**Text passage**
Clint Bentley’s magnificent “Train Dreams” is a film of echoes. In its generation-spanning drama, life & death intertwine in the duality of the symbol of the train, something that represents both progress and destruction. The railroad tracks that expanded their way across the United States in the 20th century both made the world smaller by connecting people and altered the landscape by cutting down trees that had been there for centuries to do so. Working from a novella by Denis Johnson, Bentley and co-writer Greg Kwedar (“Sing Sing”) tell a story of an ordinary life in an extraordinary way, a man who believed his existence was shackled by guilt and trauma. A birth-to-death character study, “Train Dreams” is a meditation on the beauty of everyone and everything, how we are connected to both the earth and those who walked it before us.

**The data**
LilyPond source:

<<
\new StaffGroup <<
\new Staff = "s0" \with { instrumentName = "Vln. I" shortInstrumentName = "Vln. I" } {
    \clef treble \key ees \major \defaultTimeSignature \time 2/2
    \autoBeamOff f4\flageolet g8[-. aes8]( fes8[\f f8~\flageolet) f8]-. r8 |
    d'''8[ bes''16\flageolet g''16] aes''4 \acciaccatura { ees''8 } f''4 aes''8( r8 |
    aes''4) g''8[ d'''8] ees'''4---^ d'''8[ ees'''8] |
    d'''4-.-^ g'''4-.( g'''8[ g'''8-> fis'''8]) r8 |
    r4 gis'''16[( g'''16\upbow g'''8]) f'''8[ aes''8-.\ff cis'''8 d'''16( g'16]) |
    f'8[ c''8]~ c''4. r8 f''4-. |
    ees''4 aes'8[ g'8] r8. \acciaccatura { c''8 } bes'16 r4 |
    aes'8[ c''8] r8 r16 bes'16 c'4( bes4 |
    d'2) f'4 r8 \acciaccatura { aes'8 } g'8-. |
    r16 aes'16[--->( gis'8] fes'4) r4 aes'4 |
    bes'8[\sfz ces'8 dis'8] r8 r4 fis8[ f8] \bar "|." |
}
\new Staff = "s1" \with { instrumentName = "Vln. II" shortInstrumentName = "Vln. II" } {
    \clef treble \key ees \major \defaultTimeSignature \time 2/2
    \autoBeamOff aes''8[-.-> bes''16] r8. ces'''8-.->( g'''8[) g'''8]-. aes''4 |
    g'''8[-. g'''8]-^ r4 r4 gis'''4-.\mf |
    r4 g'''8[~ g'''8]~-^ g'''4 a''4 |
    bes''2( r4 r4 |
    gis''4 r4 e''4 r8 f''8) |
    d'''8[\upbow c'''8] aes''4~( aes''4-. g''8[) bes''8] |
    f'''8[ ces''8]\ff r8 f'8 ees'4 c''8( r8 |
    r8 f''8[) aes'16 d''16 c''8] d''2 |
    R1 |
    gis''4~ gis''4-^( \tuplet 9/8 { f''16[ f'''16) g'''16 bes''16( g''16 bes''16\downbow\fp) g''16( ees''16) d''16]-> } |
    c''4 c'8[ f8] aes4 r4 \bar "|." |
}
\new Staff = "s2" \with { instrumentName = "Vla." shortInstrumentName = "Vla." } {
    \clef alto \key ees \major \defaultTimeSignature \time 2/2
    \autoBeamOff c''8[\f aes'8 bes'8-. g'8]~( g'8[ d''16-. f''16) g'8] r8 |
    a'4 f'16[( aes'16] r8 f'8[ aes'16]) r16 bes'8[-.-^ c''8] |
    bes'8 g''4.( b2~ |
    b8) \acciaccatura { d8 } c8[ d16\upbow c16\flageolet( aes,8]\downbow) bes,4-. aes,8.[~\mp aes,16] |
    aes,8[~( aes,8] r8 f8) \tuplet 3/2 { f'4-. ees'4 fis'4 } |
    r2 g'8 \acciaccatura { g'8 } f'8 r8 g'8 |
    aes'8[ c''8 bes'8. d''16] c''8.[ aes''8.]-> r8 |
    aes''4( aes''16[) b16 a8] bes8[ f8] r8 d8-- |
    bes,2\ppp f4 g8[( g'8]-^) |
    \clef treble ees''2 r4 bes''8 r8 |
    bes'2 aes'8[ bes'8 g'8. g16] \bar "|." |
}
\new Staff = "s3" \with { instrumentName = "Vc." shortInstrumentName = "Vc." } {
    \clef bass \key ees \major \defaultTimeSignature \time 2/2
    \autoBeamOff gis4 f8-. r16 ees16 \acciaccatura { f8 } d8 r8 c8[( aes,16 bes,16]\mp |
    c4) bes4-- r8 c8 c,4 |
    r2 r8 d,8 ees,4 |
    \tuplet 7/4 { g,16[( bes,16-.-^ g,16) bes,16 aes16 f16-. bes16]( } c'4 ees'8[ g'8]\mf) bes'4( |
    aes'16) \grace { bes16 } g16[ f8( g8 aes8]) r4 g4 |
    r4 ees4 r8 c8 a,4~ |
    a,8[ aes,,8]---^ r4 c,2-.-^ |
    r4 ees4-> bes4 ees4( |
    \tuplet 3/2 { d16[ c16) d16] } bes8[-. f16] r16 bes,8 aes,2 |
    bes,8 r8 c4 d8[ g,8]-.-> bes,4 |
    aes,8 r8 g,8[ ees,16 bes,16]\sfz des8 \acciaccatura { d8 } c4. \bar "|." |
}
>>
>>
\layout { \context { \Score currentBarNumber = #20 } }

**Work order**
Name every person mentioned in the review of "Train Dreams." The items have no connection to the review.

**Output of the task**
Clint Bentley, Denis Johnson, Greg Kwedar